Mumbai, June 18: Investors will no longer have to pay an upfront fee — termed as an entry load — when putting their money in a mutual fund scheme.

The board of market regulator Sebi today announced a set of major decisions that were designed to protect the interests of small investors at a time when they might wish to start nibbling at the opportunities thrown up by a boom in the markets. The bellwether sensex has leapt 66 per cent since March 1, making equity investment an attractive proposition once again.

At present, small investors have to pay an entry load of 2.25 to 3 per cent when they put their money in a mutual fund. Most of this goes to the distributor in the form of commission. A part of it also goes to the fund house to cover its marketing costs.

Sebi today scrapped the entry load on mutual funds and said investors could pay the upfront commission directly to the distributor. Observers say that in such a situation, the distributor may not charge a fee at all — or might be ready to accept a piffling amount — in order to attract business.

The market regulator also decided that distributors should disclose the commission they receive from the fund houses for different schemes.

“The investor will decide the commission that he is ready to pay the distributor.
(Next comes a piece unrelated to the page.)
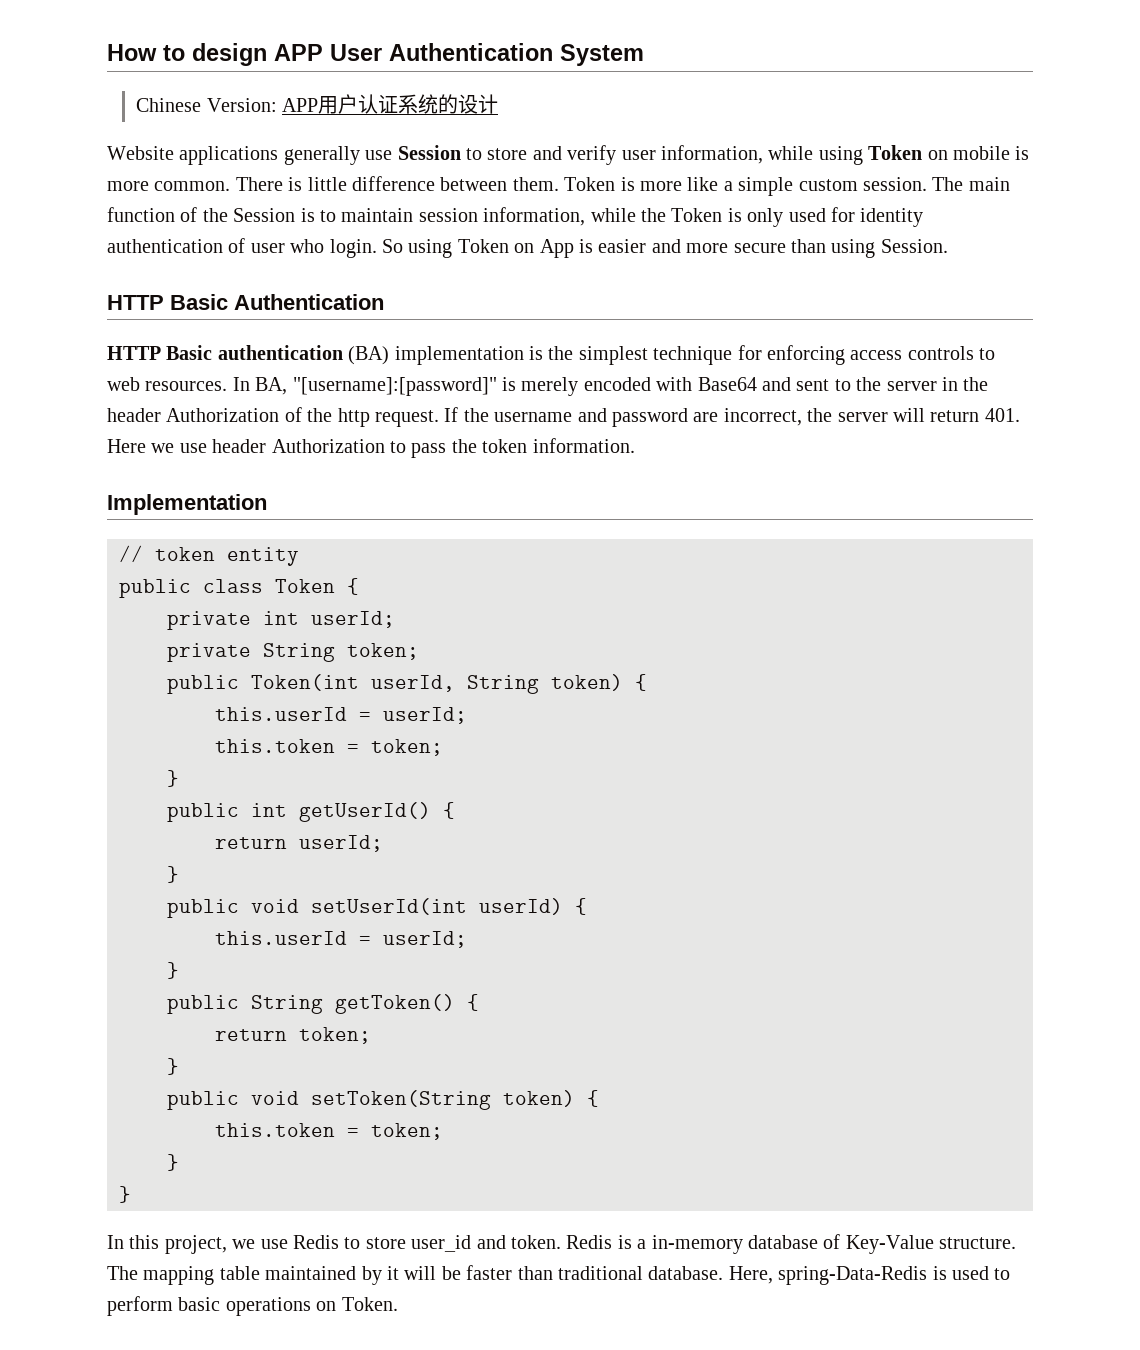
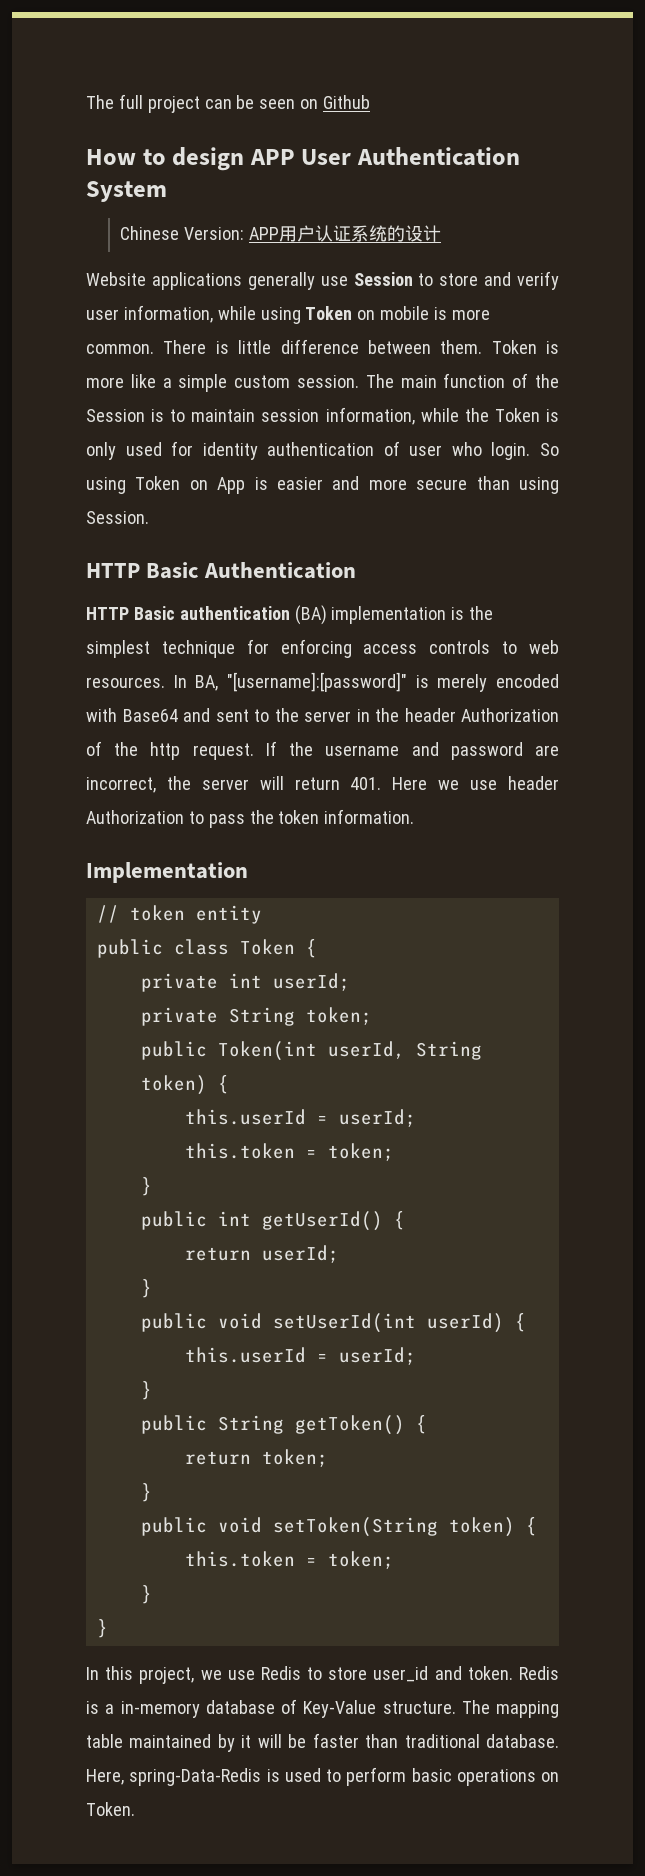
(107, 52) none -> [86,94,371,113] The full project can be seen on Github //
It will not be deducted by the fund and then paid to the distributor. If the investor makes an application for Rs 100, then the entire amount will be invested in the units of the mutual fund scheme,” Sebi chairman C.B. Bhave told reporters after the board meeting.

“It is a very good move and will lower the costs that an investor had to bear earlier,” Dhirendra Kumar, CEO of Value Research Online, told The Telegraph.

As of March 31 last year, there were 42 million mutual fund investor accounts. The number of investors will be much less because of multiple folios.

Sebi’s ruling will make life difficult for the distributors. Dhirendra Kumar reckoned that distributors and advisers would now have to re-invent their business. Similarly, fund houses would have to absorb some costs that they were passing on to the investor.

The regulator also rationalised the fees that it collected from market intermediaries like brokers, mutual funds and foreign institutional investors. Brokerages were charging Rs 20 per Rs 1 crore of turnover for sale and purchase transactions in securities other than debt securities. This has now been reduced to Rs 10 per Rs 1 crore of turnover. This relaxation may now be passed on to the investors.

In another significant move, Sebi barred listed companies from issuing shares with superior voting rights — a ploy that some promoters have tried to use to fob off takeovers and cement control.

The regulator had permitted to float shares with differential voting rights back in 2001 but very few have used that option. Liquor maker Jagatjit Industries floated such shares in 2004 and is the only one to have done so.

Promoter Karamjit Jaiswal had floated these shares to ring-fence the company against his estranged brothers, sparking a legal battle before the Company Law Board(CLB). Back in March, the CLB ruled in favour of Karamjit Jasiwal. It is not known whether today’s order will affect Jagatjit’s issue of these shares.

Tata Motors floated shares with lower voting rights last year through a rights issue but found virtually no takers. Gujarat NRE Coke had also flirted with the idea of superior voting rights shares last year but later abandoned the plan.

Sebi also introduced the concept of an anchor investor, a move that is expected to help issuers market their issues.

An issuer planning to come out with a book-built issue — where a price band is fixed for the shares and the eventual issue price is determined by demand — may allocate up to 30 per cent of the qualified institutional buyer (QIB) portion of the issue to anchor investors who must be QIBs.

The minimum size of the application by an anchor investor will be Rs 10 crore. They will be required to bring in a margin of 25 per cent on application and the remaining 75 per cent within two days of the date of closure of the public issue. There will be a lock-in of 30 days from the date of allotment.

Sebi, however, added that no person related to the promoter/promoter group can apply as an anchor investor.